There was a time when the intellectuals of France, Germany’s hereditary enemy, were deeply impressed, even fascinated, by the glory of the German thought. M.me de Stael had called Germany ‘the heart of Europe’. Notwithstanding the diplomatic crisis of 1840, the French philosopher and minister Victor Cousin kept praising everything spiritual of Goethe’s fatherland. For a period Ernest Renan believed that the real goal of his life had to be working to unite spiritually France and Germany. For Montesquieu the spirit of freedom was born in the forests where the Germans, ‘our fathers’, lived in the distant past. Everything changed in France after 1870, when Germany triumphed. The French nationalism exploded, two world wars followed.

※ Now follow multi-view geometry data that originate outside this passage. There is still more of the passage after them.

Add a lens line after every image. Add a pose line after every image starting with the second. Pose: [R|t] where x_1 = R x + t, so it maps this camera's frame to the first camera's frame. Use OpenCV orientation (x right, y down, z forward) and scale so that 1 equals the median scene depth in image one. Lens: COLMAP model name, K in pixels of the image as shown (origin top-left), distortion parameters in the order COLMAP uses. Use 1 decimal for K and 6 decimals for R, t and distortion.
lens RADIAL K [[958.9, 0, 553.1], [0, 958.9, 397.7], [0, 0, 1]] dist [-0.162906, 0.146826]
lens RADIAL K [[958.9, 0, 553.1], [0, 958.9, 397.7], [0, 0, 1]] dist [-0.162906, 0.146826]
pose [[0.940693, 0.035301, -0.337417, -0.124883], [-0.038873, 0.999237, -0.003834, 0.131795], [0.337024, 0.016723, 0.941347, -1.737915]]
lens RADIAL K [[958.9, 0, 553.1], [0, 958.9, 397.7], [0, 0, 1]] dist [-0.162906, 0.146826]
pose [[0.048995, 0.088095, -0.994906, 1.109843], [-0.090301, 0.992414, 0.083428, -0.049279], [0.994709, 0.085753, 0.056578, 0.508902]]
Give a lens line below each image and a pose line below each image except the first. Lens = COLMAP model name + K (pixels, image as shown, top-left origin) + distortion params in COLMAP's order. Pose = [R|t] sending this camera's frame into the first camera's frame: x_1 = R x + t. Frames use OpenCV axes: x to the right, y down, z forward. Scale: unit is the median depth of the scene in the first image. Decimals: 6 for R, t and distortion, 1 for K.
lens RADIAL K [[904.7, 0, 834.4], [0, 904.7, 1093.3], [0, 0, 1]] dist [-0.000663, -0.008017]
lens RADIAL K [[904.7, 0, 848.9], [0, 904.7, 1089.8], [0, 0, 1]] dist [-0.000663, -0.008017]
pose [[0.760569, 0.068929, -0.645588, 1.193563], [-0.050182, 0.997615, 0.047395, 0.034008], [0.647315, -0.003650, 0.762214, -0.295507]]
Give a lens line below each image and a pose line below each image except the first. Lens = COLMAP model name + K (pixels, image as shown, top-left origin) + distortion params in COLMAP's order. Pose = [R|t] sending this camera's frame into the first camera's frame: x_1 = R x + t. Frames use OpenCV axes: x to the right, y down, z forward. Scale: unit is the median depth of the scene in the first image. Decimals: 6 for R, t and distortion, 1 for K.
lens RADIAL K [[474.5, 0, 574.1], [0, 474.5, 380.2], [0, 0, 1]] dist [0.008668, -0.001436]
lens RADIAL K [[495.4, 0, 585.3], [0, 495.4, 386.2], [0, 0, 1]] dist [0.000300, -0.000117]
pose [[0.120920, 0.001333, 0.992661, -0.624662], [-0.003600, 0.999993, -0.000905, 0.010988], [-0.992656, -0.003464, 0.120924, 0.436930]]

Nobody will ever be able to belittle the rational component of the German mind. But its irrational component is imposing. Romanticism, one of the greatest phases in the Western civilization, began in Heidelberg when Achim von Arnim launched the small review “Troest Einsamkeit”, “a journal for anchorites”. Was a great reactionary thinker of France, Charles Maurras, wrong when he concluded “Nationalsocialism is the Islam of the North?
In conclusion, every single word that Sergio Romano wrote on Germany is right. In a very short article he could not possibly elaborate more. But the credits he assigns to such a nation are the bland, sedate ones. The German heritage is neither bland nor overly reasonable. Thomas Mann, before becoming in WW2 a propagandist of the Allied, plutodemocratic crusade, had meditated on the torment and tragedy of the German nature. He argued: “He who would like to transform Germany into a middle-class democracy, would deprive her of the best she is. Germany means abyss”.